§ **Data in this exercise**
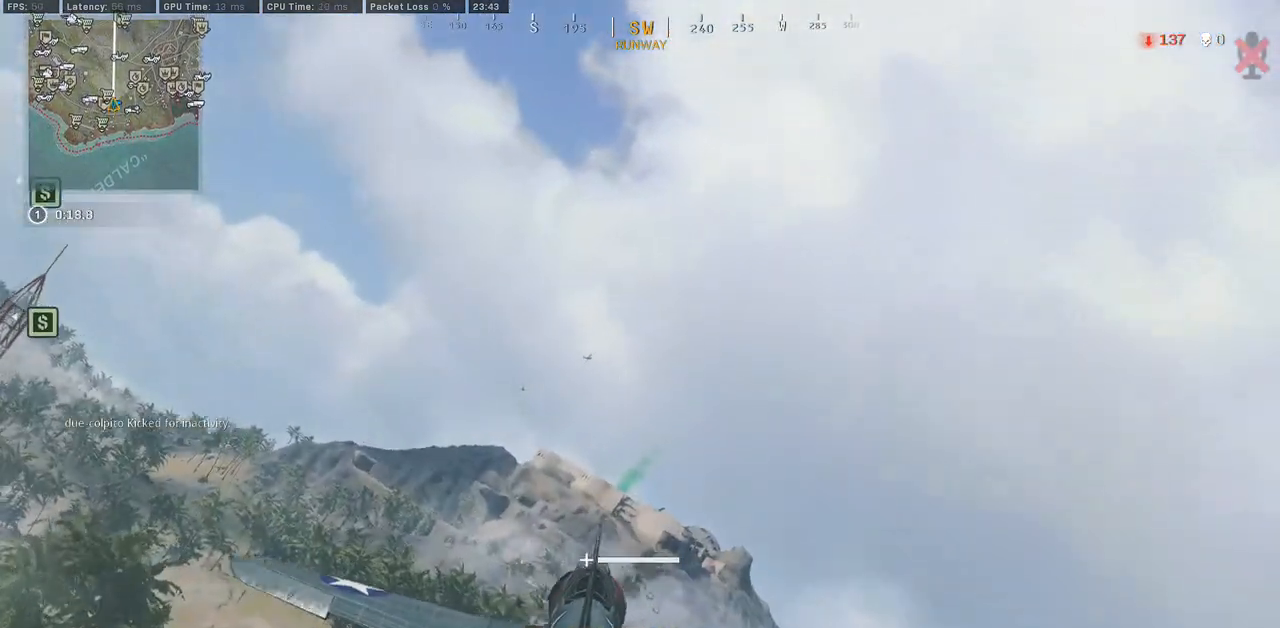
{"keys": ["w"], "mouse": ["right"], "events": [[350, "mouse_left", "down"], [433, "mouse_left", "up"]]}
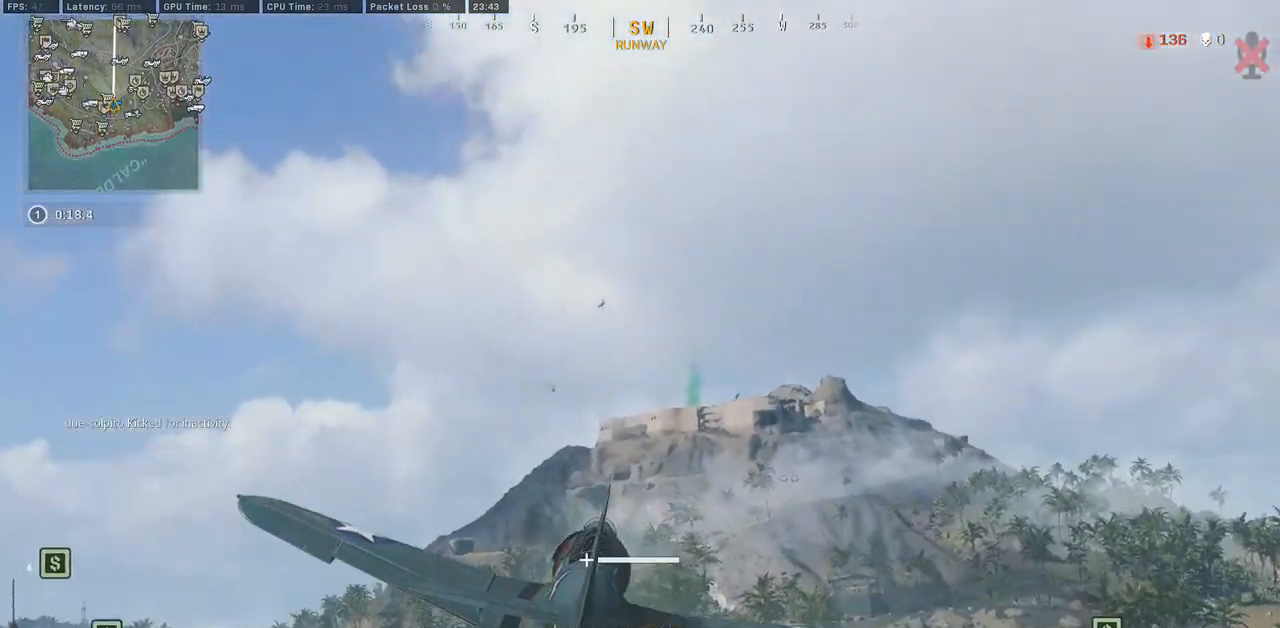
{"keys": ["a", "w"], "mouse": ["right"], "events": [[400, "a", "down"]]}
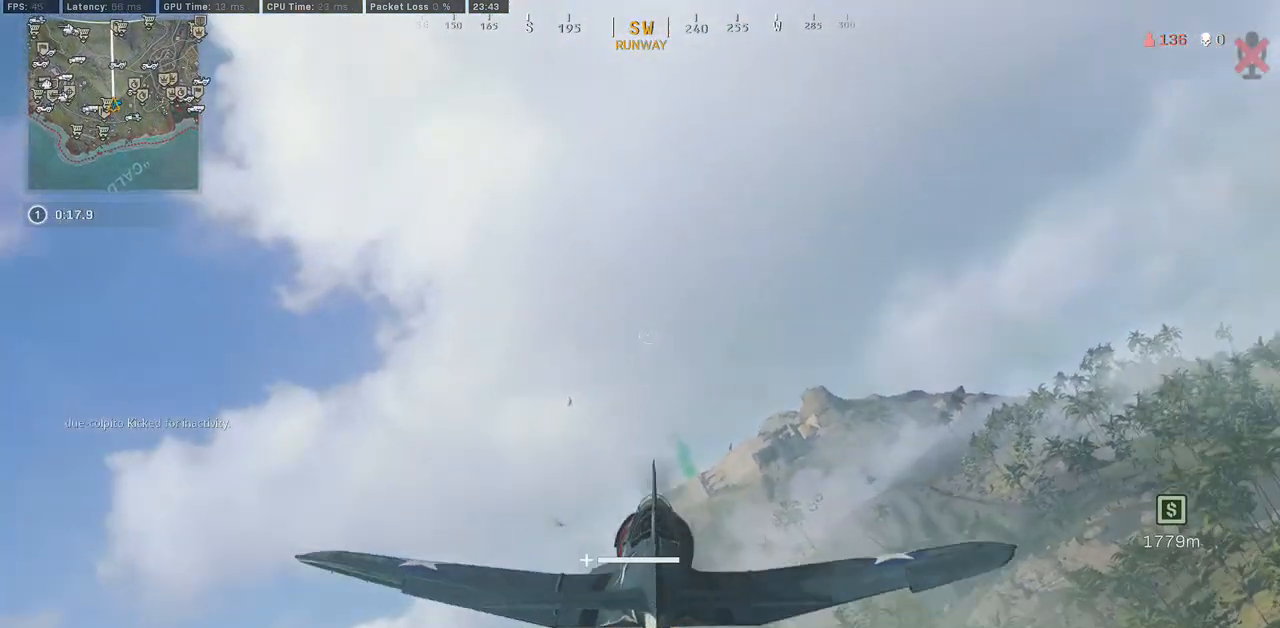
{"keys": ["w"], "mouse": ["right"], "events": [[150, "a", "up"]]}
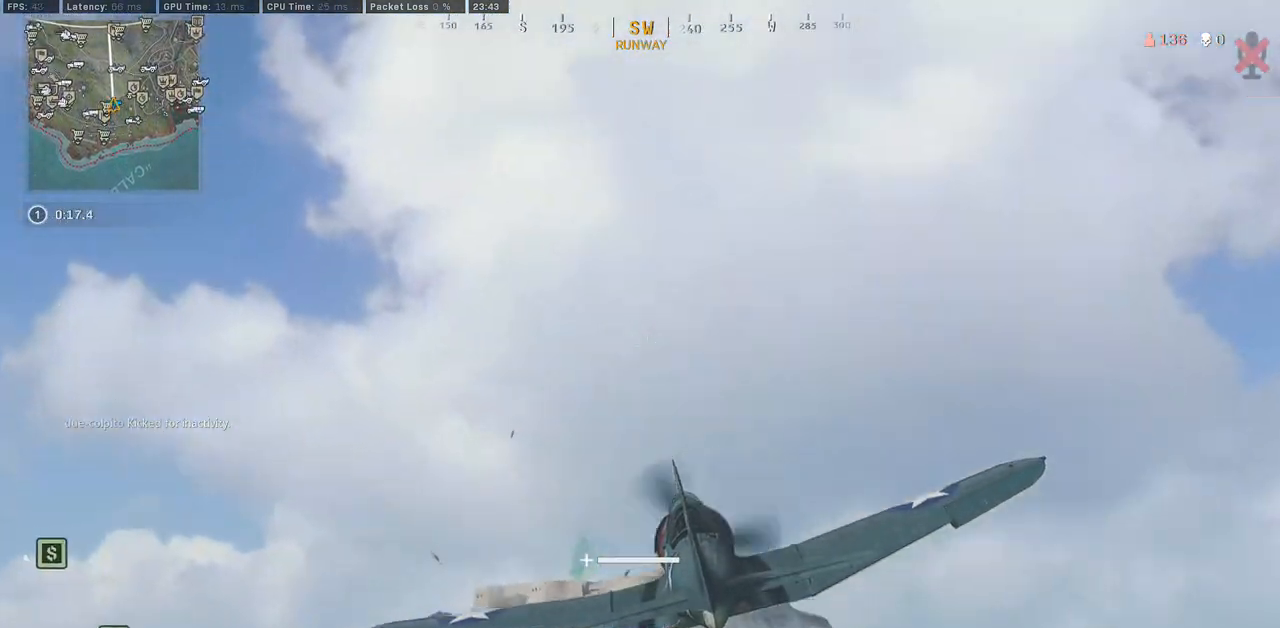
{"keys": [], "mouse": ["right"], "events": [[200, "w", "up"]]}
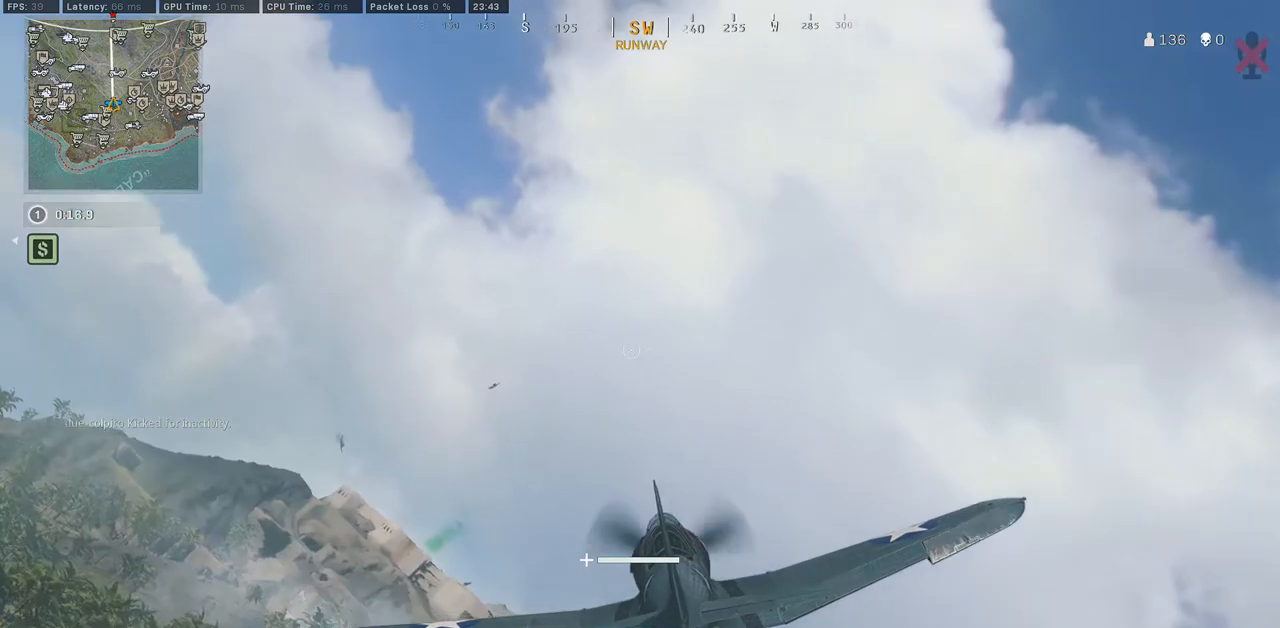
{"keys": [], "mouse": ["left", "right"], "events": [[350, "mouse_left", "down"]]}
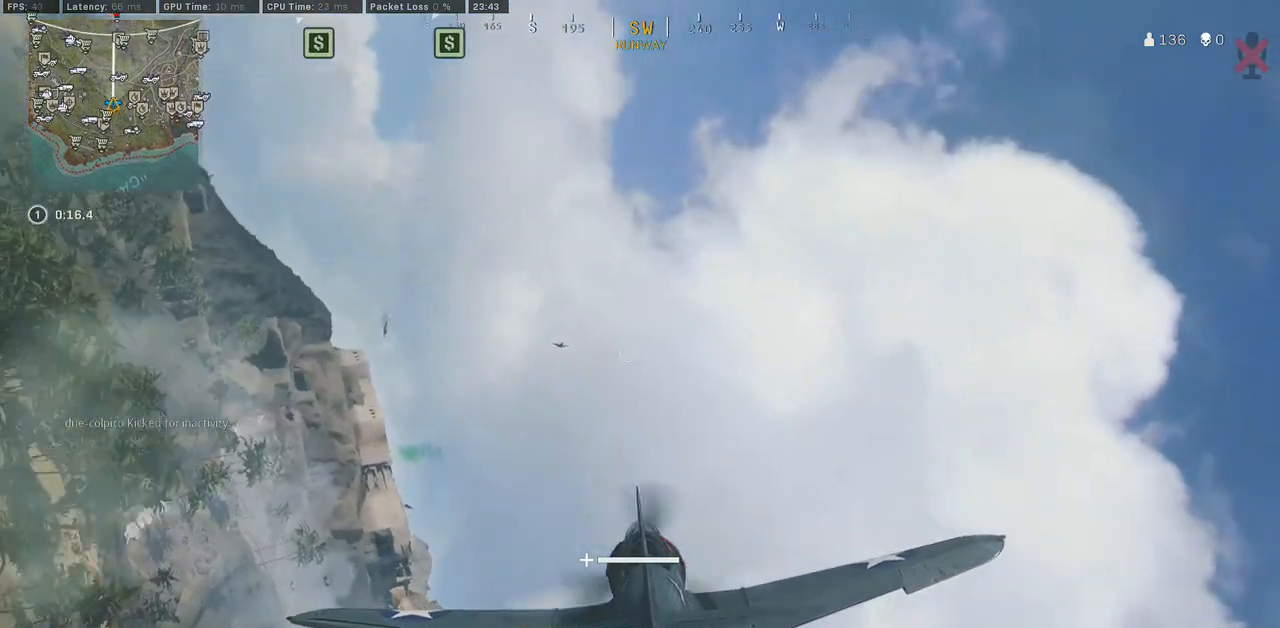
{"keys": ["d"], "mouse": ["left", "right"], "events": [[417, "d", "down"]]}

§ **Exercise directions**
Search the lines above for the string "down", then show every one that has it.

§ **Written response**
{"keys": ["w"], "mouse": ["right"], "events": [[350, "mouse_left", "down"], [433, "mouse_left", "up"]]}
{"keys": ["a", "w"], "mouse": ["right"], "events": [[400, "a", "down"]]}
{"keys": [], "mouse": ["left", "right"], "events": [[350, "mouse_left", "down"]]}
{"keys": ["d"], "mouse": ["left", "right"], "events": [[417, "d", "down"]]}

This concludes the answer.